TASK STATEMENT: Reproduce, exactly and in full, only the lines below from the one containing "We strongly recommend" through the one containing "Shut off your".

### TASK MATERIAL ###

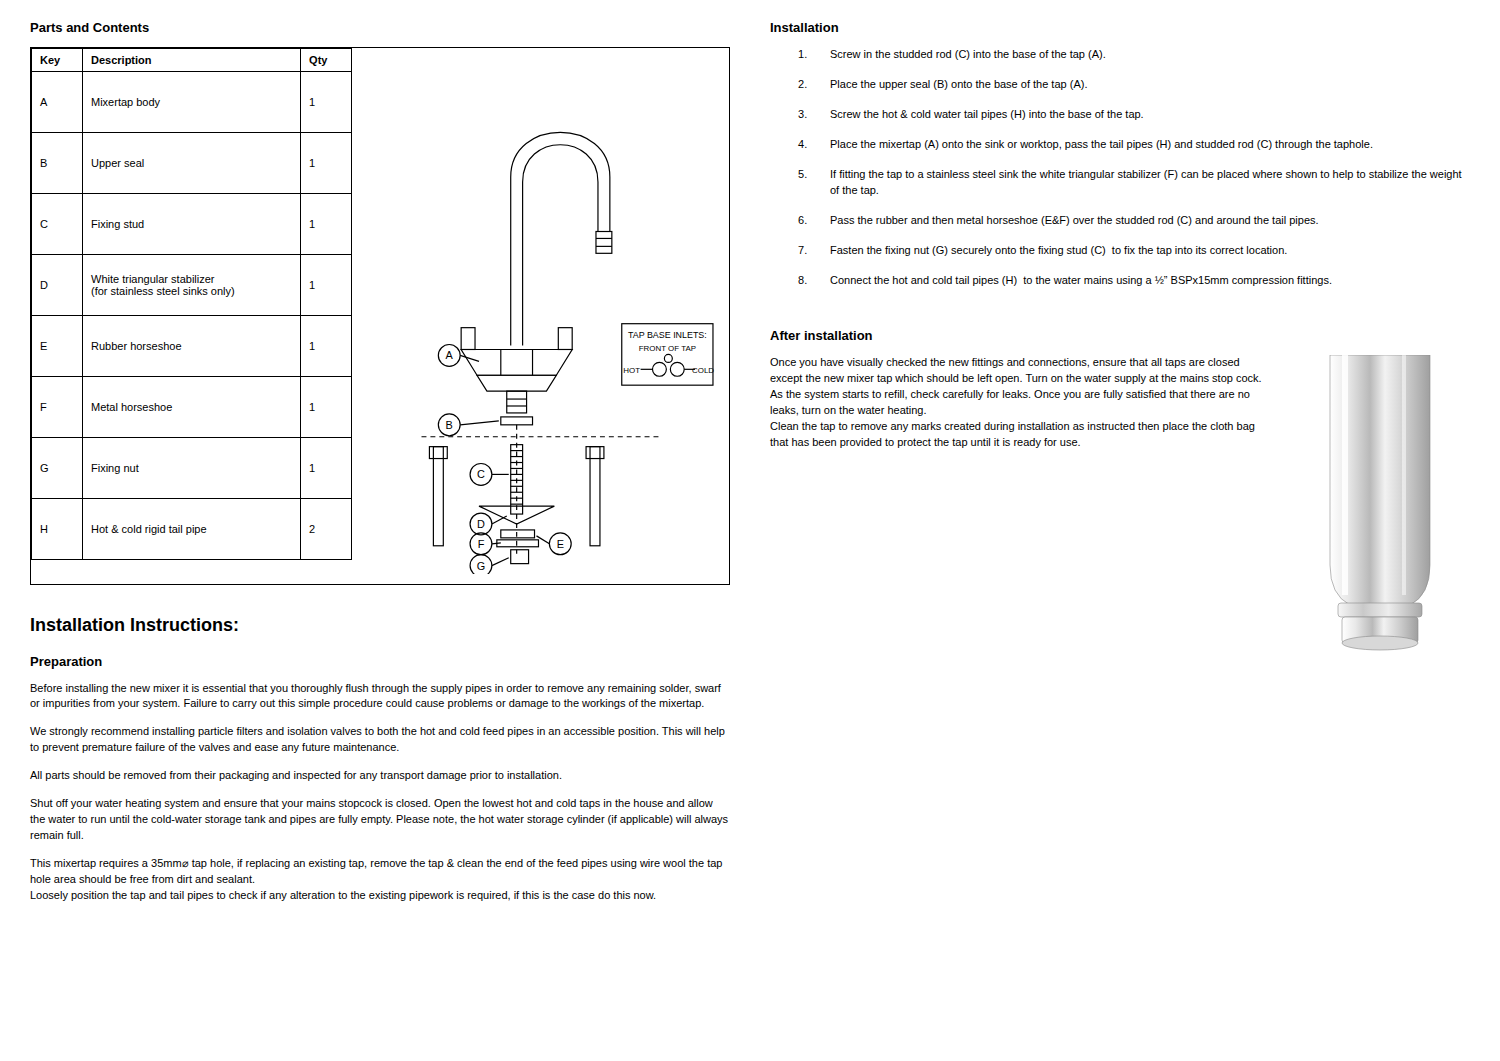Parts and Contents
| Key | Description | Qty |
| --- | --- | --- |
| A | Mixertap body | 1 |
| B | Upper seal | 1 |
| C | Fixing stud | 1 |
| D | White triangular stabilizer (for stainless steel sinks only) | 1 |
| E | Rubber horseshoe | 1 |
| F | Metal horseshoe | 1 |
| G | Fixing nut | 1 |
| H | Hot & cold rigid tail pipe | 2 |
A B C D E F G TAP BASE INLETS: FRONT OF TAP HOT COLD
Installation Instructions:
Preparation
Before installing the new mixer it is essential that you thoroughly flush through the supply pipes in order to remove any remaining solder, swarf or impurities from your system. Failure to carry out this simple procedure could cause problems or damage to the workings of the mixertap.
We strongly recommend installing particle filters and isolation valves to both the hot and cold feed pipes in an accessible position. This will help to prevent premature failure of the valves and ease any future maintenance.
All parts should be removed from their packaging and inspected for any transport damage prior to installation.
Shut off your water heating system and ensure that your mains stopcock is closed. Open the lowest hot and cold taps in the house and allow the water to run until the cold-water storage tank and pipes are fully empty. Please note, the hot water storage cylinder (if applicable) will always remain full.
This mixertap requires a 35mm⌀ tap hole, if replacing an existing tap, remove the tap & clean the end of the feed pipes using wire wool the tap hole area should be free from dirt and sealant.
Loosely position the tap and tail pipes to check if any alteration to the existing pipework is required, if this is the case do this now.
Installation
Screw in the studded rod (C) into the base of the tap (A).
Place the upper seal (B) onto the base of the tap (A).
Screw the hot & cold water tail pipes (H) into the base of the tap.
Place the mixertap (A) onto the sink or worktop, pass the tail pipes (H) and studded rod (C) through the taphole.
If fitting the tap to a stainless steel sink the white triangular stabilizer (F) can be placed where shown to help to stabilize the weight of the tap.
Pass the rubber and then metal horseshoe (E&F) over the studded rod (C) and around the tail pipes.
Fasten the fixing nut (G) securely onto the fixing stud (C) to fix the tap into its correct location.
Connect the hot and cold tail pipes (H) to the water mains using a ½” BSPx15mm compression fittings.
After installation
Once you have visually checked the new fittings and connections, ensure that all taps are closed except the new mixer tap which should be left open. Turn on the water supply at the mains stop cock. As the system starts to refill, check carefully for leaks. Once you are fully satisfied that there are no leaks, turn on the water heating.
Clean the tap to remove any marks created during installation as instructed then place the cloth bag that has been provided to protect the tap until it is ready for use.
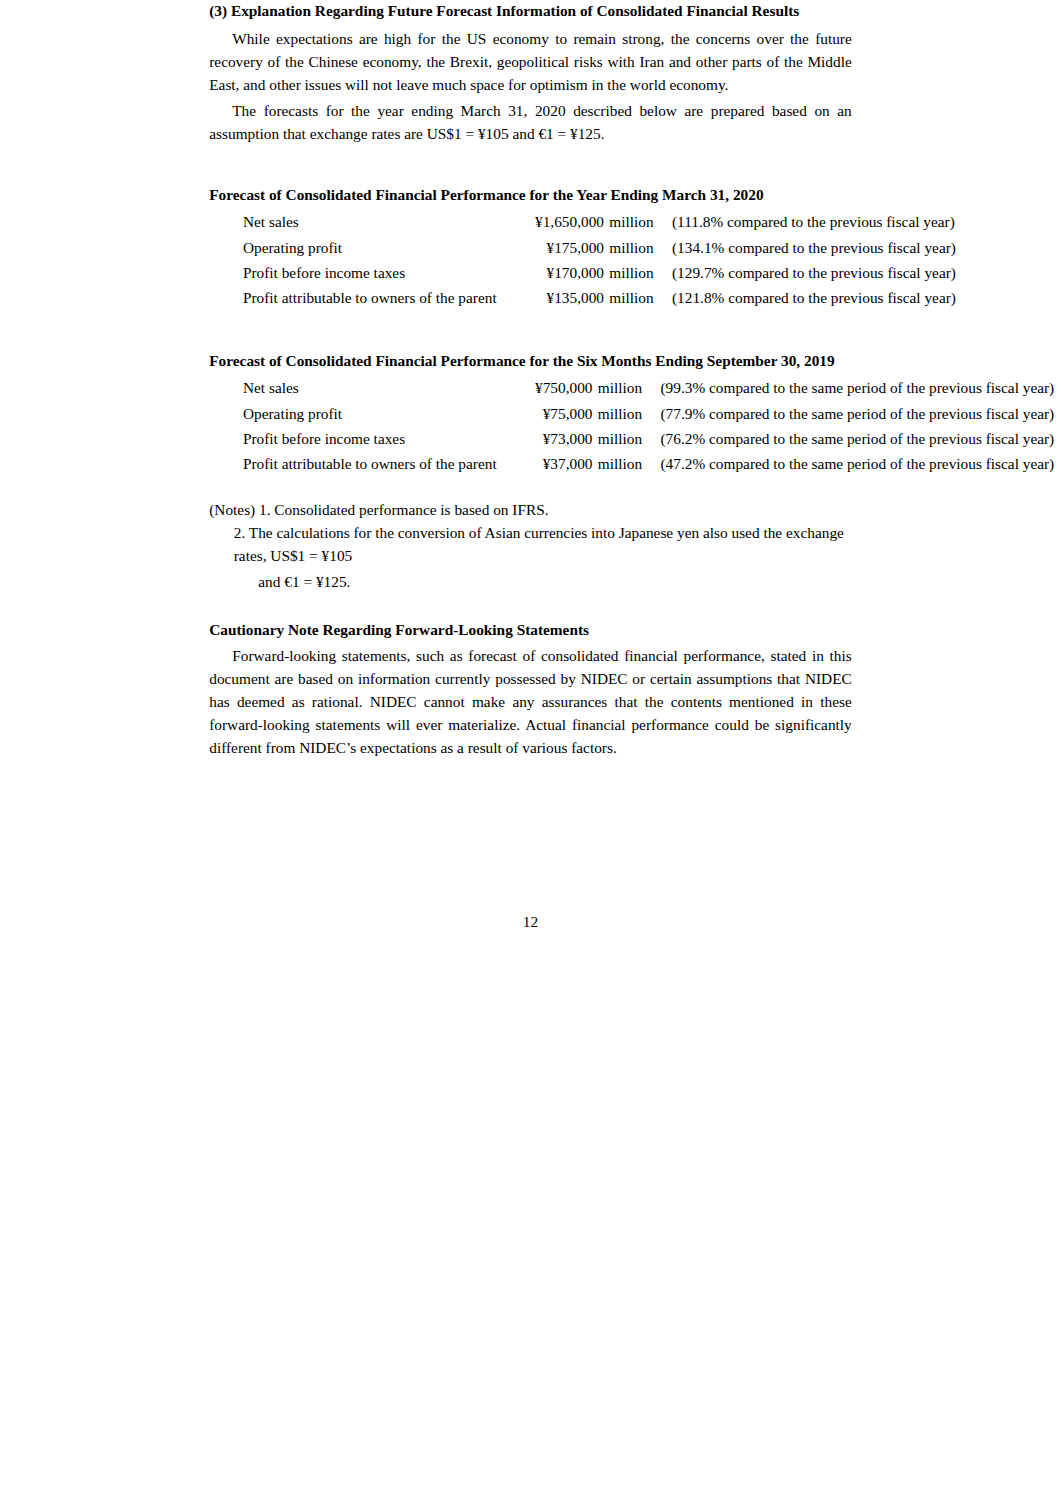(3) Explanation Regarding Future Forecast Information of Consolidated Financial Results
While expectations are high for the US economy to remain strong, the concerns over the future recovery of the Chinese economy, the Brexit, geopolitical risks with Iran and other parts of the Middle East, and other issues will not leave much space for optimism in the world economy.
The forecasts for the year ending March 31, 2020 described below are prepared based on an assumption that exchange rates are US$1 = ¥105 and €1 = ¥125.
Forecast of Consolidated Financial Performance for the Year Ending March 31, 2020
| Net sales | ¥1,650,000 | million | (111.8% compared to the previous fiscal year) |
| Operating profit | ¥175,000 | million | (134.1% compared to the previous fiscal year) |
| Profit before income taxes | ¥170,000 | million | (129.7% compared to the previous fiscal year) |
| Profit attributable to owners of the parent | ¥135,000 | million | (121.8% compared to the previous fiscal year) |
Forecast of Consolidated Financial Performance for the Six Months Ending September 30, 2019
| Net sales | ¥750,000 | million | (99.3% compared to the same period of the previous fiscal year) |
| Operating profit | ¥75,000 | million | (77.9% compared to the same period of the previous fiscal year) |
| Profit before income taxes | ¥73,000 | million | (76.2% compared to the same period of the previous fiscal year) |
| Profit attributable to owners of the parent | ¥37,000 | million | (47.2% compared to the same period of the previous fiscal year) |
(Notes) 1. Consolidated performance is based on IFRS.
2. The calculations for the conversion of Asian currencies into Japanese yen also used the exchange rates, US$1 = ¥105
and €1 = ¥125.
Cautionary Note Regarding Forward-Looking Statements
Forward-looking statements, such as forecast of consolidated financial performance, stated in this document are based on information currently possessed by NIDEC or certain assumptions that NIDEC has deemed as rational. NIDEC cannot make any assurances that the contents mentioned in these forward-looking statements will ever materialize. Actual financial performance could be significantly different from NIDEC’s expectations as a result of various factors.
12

###

REPLY TO THE EXERCISE:
We strongly recommend installing particle filters and isolation valves to both the hot and cold feed pipes in an accessible position. This will help to prevent premature failure of the valves and ease any future maintenance.
All parts should be removed from their packaging and inspected for any transport damage prior to installation.
Shut off your water heating system and ensure that your mains stopcock is closed. Open the lowest hot and cold taps in the house and allow the water to run until the cold-water storage tank and pipes are fully empty. Please note, the hot water storage cylinder (if applicable) will always remain full.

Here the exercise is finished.